Reproduce exactly the lines of the material beneath, from the line that contains "Table 6. Estimation" to the line that contains "Table 2. Species’", both included, and no other lines.

- _SUPPLIED INFORMATION_:
*** Block opens ***

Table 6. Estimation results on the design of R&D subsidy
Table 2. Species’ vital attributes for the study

*** Block closes ***
*** Block opens ***

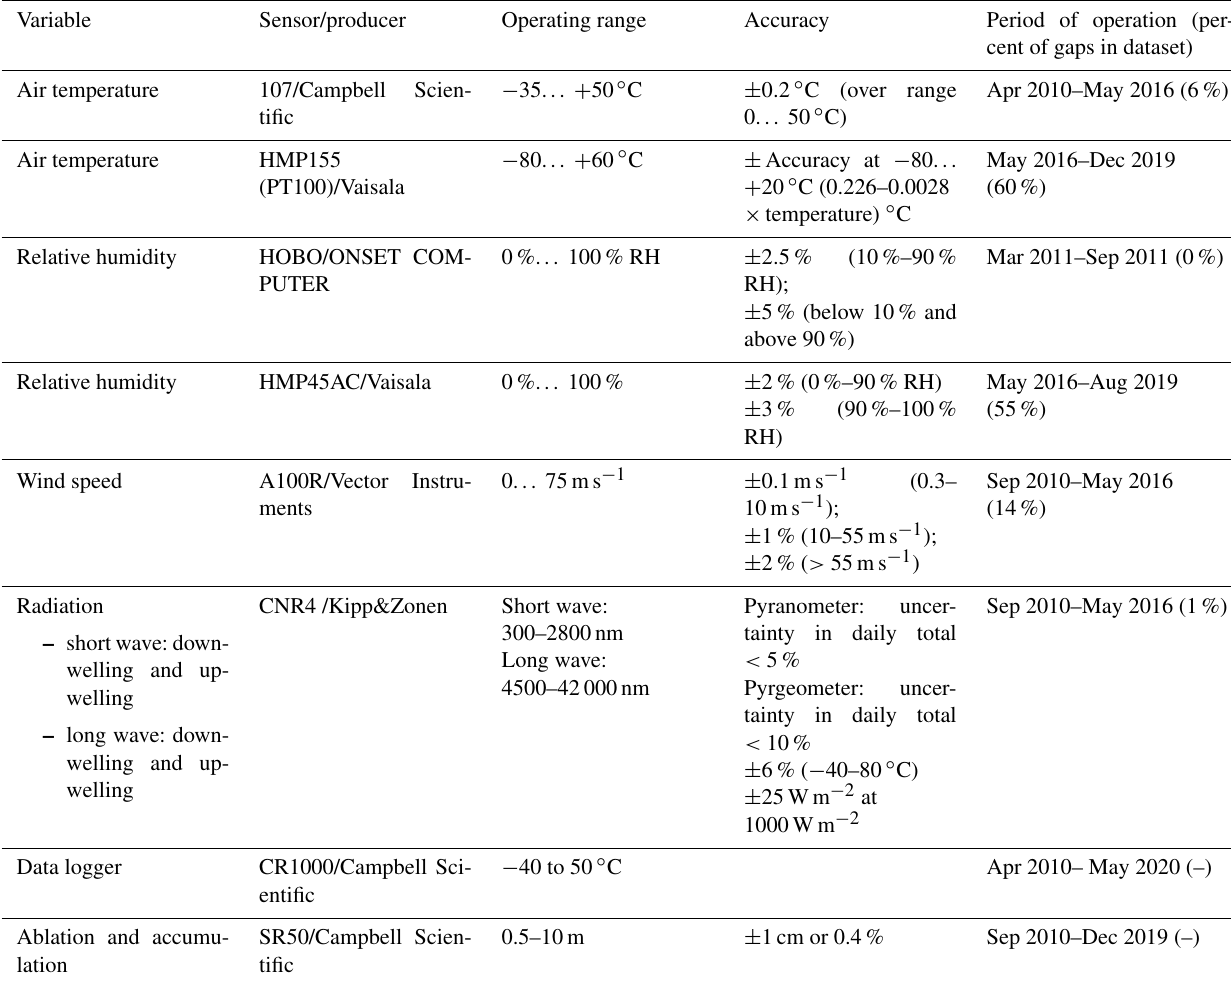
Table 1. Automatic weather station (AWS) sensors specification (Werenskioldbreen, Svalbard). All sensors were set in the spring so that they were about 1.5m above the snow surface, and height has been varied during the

*** Block closes ***
*** Block opens ***

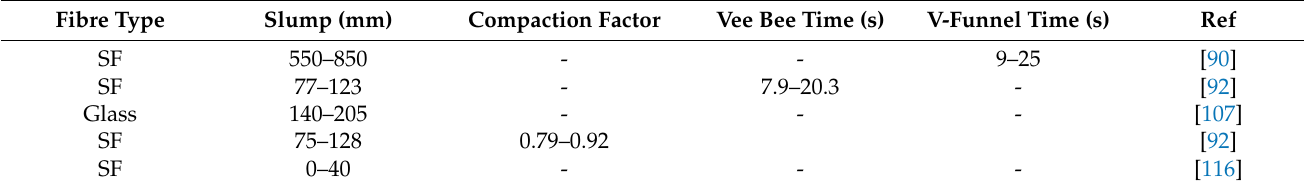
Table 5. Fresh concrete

*** Block closes ***

- _RESPONSE AREA_:
Table 6. Estimation results on the design of R&D subsidy
Table 2. Species’ vital attributes for the study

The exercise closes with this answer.